[Saved entries]
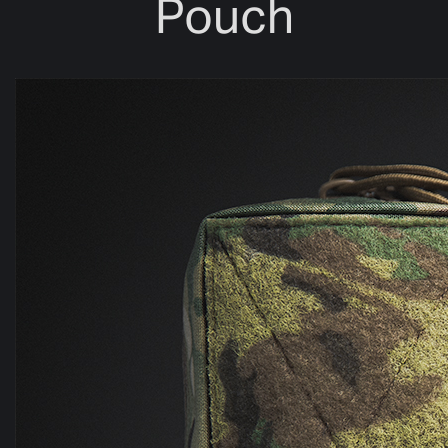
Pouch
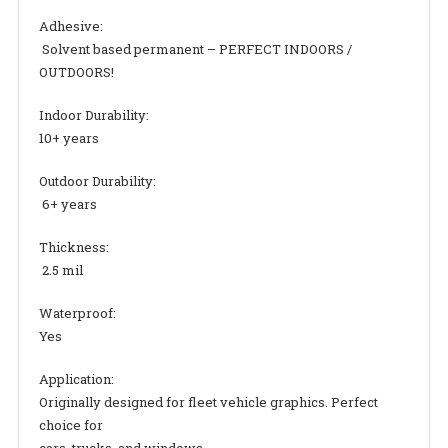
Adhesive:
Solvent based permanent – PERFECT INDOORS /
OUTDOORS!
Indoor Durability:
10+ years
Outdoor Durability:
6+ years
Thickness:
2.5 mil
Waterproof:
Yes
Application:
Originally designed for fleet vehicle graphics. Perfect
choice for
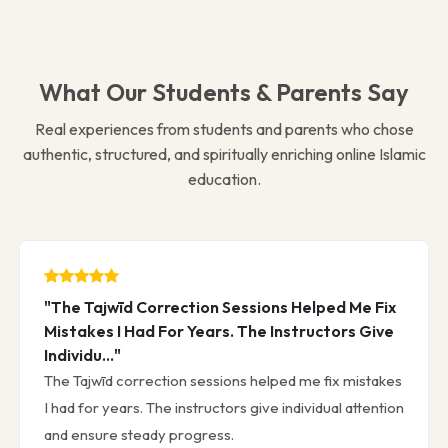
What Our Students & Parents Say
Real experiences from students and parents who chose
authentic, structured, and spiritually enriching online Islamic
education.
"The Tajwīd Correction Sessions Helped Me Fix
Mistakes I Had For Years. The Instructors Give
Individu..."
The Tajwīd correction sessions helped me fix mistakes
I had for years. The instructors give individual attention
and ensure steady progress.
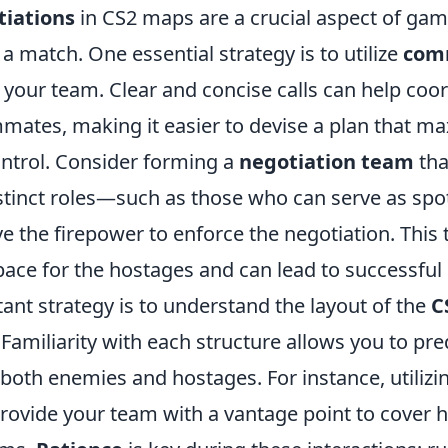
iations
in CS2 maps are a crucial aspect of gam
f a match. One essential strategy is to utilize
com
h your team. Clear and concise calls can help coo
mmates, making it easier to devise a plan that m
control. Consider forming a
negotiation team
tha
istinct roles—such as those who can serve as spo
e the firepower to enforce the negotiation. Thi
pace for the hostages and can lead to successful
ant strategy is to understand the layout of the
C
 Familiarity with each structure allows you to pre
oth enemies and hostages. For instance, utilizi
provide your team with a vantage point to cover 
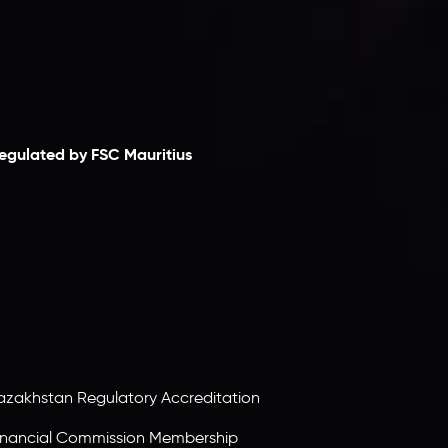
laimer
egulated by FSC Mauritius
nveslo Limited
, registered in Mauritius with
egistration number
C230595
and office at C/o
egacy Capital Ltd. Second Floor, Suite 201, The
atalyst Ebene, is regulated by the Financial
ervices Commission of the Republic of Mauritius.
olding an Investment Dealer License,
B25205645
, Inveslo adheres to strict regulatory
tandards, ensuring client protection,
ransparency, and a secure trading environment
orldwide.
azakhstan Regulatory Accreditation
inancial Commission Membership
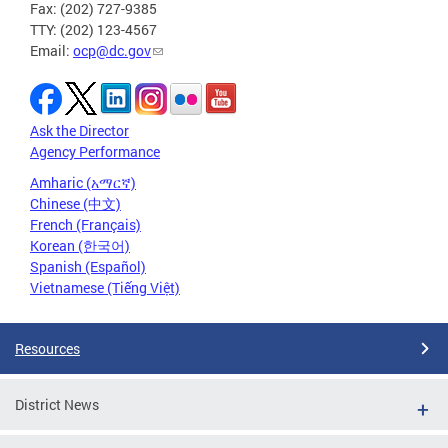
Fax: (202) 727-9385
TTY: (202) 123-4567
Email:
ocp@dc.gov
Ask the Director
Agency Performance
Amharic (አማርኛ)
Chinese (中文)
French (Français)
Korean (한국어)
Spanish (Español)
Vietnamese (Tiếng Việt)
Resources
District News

Problem description>
Quote every line of the records above exactly; no picture is to be copied.

Answer to this exercise>
Pouch
Adhesive:
Solvent based permanent – PERFECT INDOORS /
OUTDOORS!
Indoor Durability:
10+ years
Outdoor Durability:
6+ years
Thickness:
2.5 mil
Waterproof:
Yes
Application:
Originally designed for fleet vehicle graphics. Perfect
choice for
What Our Students & Parents Say
Real experiences from students and parents who chose
authentic, structured, and spiritually enriching online Islamic
education.
"The Tajwīd Correction Sessions Helped Me Fix
Mistakes I Had For Years. The Instructors Give
Individu..."
The Tajwīd correction sessions helped me fix mistakes
I had for years. The instructors give individual attention
and ensure steady progress.
iations
in CS2 maps are a crucial aspect of gam
f a match. One essential strategy is to utilize
com
h your team. Clear and concise calls can help coo
mmates, making it easier to devise a plan that m
control. Consider forming a
negotiation team
tha
istinct roles—such as those who can serve as spo
e the firepower to enforce the negotiation. Thi
pace for the hostages and can lead to successful
ant strategy is to understand the layout of the
C
 Familiarity with each structure allows you to pre
oth enemies and hostages. For instance, utilizi
provide your team with a vantage point to cover 
laimer
egulated by FSC Mauritius
nveslo Limited
, registered in Mauritius with
egistration number
C230595
and office at C/o
egacy Capital Ltd. Second Floor, Suite 201, The
atalyst Ebene, is regulated by the Financial
ervices Commission of the Republic of Mauritius.
olding an Investment Dealer License,
B25205645
, Inveslo adheres to strict regulatory
tandards, ensuring client protection,
ransparency, and a secure trading environment
orldwide.
azakhstan Regulatory Accreditation
inancial Commission Membership
Fax: (202) 727-9385
TTY: (202) 123-4567
Email:
ocp@dc.gov
Ask the Director
Agency Performance
Amharic (አማርኛ)
Chinese (中文)
French (Français)
Korean (한국어)
Spanish (Español)
Vietnamese (Tiếng Việt)
Resources
District News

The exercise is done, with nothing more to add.